Effects of Hot-Carrier Stress on the RF Performance of $0.18\ \mu {\rm m}$ Technology NMOSFETs and Circuits

The effects of DC hot-carrier stress on DC and RF performance of submicron LDD NMOSFETs are investigated. It is shown that the unity current gain frequency $f_{T}$ decreases as the transconductance $g_{m}$ and gate-source capacitor $C_{gs}$ of the transistor are degraded with stress time. It is observed that the degradation of $f_{T}$ versus stress time is faster than that of the $g_{m}$ degradation. This was found to be due to the increase of the gate-source capacitance $C_{gs}$ with stress. The threshold voltage $V_{th}$ and the output conductance $g_{ds}$ increase and the intrinsic voltage gain of the device $A_{v, int}$ decreases by stress.
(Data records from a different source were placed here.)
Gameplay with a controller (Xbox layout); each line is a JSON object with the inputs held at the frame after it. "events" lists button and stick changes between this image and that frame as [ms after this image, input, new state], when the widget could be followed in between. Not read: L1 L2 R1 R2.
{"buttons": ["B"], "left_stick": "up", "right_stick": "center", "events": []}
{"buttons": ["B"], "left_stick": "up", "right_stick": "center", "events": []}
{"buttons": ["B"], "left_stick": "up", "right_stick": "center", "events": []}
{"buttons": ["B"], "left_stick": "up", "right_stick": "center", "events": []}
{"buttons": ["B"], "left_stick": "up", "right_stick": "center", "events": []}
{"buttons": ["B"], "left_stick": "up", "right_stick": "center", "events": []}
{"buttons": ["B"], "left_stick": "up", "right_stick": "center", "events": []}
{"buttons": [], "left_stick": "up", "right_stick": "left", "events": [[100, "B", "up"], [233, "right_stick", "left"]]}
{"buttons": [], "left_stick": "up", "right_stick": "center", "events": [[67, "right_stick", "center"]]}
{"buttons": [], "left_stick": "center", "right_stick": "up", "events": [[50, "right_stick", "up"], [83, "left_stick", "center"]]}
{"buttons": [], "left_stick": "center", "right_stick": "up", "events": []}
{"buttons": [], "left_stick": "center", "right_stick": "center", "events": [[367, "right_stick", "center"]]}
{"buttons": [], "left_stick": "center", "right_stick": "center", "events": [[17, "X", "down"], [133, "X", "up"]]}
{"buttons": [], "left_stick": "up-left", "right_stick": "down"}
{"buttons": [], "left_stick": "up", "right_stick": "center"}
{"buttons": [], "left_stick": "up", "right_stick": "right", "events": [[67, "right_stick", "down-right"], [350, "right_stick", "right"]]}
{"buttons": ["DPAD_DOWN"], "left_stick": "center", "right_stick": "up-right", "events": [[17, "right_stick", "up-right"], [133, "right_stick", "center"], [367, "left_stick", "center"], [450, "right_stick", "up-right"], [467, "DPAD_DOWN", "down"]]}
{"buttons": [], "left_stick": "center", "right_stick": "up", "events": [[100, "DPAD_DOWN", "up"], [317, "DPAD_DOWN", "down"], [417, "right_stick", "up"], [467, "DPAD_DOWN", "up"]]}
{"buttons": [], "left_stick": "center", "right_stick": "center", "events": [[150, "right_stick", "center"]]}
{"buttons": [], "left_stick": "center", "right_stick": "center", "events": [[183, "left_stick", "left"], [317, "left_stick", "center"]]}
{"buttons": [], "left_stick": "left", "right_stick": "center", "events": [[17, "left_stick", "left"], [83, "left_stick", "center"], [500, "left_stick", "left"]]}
The effect of hot carrier stress on the noise performance of the device is investigated by calculating the minimum noise figure of the device $NF_{min}$ before and after stress, using the calibrated small signal model of the transistors. The results of the hot carrier experiments on single devices are used to analyze the hot carrier effects on the transducer power gain $G_{T}$ input matching $\Gamma_{{\rm in}}$, noise figure $NF$ and stability factor µ of a low noise amplifier made of these NMOSFETs.